A tax windfall for solicitors?

Make a back claim for VAT bad debt relief

An extraordinary VAT case that could be worth a lot of money to solicitors: if you issue a VAT-only invoice to your client and the client fails to pay, you can claim VAT bad debt relief and get the full amount back, not just a proportion representing the VAT rate.
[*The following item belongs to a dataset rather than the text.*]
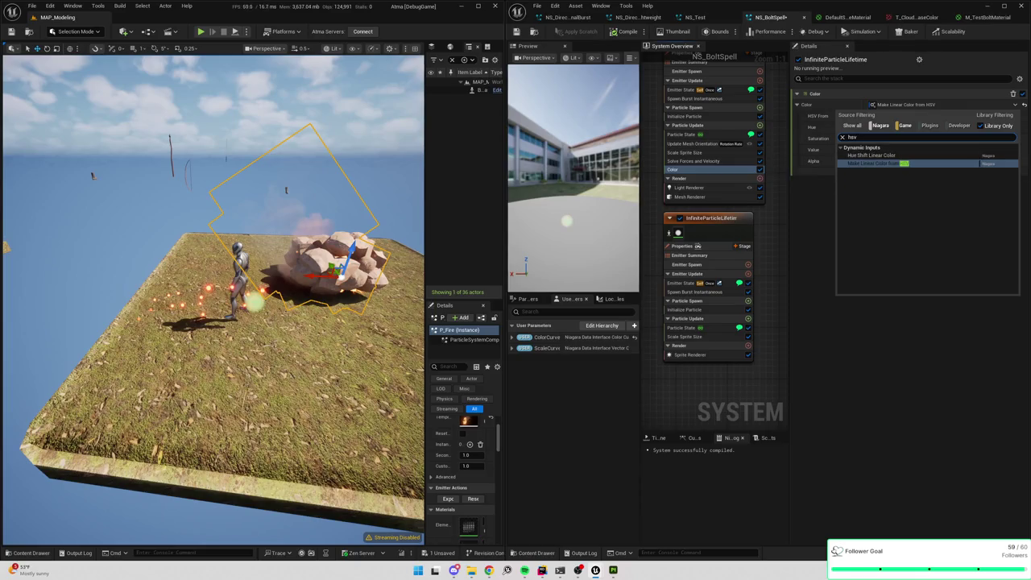
pyautogui.write('curve')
This arises when someone else is paying the costs, but your client is VAT registered and can reclaim VAT on your fees. You bill the client for the VAT element and send a non-VAT invoice to the third party, who pays the net of VAT costs. Most often that is the client’s insurer paying your litigation costs, but it could also be a tenant paying a landlord’s costs, or the losing party in litigation paying the winner’s lawyer’s costs. But what if your client fails to pay the VAT? You may have difficulty recovering it; if you were instructed by the insurer you may have no real relationship with the client, and you will not have been able to do credit checks or get money on account.
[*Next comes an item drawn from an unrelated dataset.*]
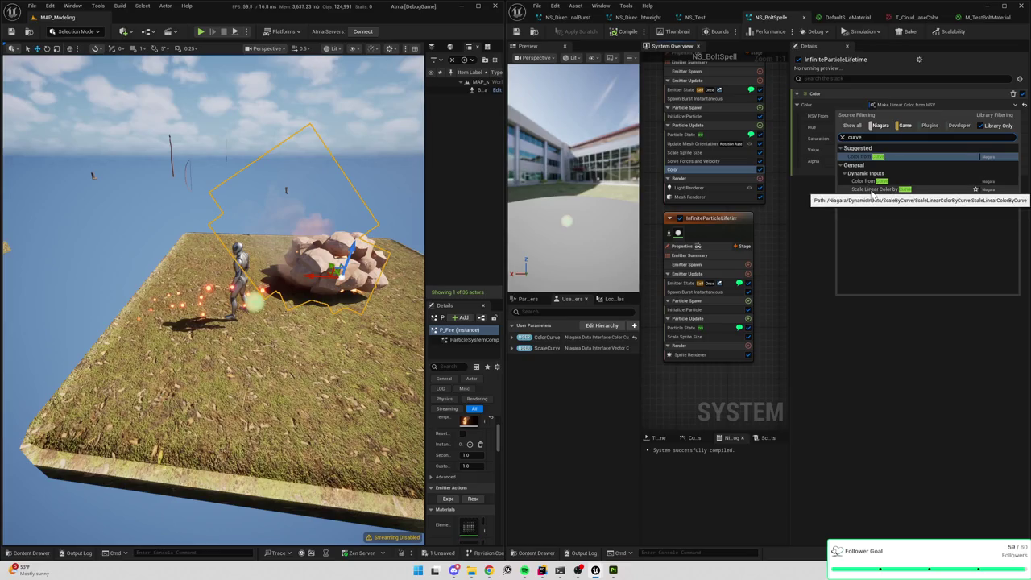
pyautogui.click(871, 184)
pyautogui.click(873, 186)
Previously it was assumed (and case law said) that you had to treat this like any other bad debt, and the fact that you had issued separate invoices for the fee and the VAT was irrelevant: you had (at 20%) recovered 5/6th of your VAT-inclusive fee so you claimed bad debt relief on 1/6th, and got 1/6th of that back, or 1/36th of the total; you were out of pocket by 5/36th. In Simpson & Marwick v HMRC[1] the Upper Tribunal said this was wrong: if the bad debt is clearly identified as the VAT element, it can be claimed in full – HMRC loses the entire 6/36th.

It is worth reviewing records and talking to your accountants about making back claims for relief. The case could yet be appealed so make appropriate disclosures in any claim.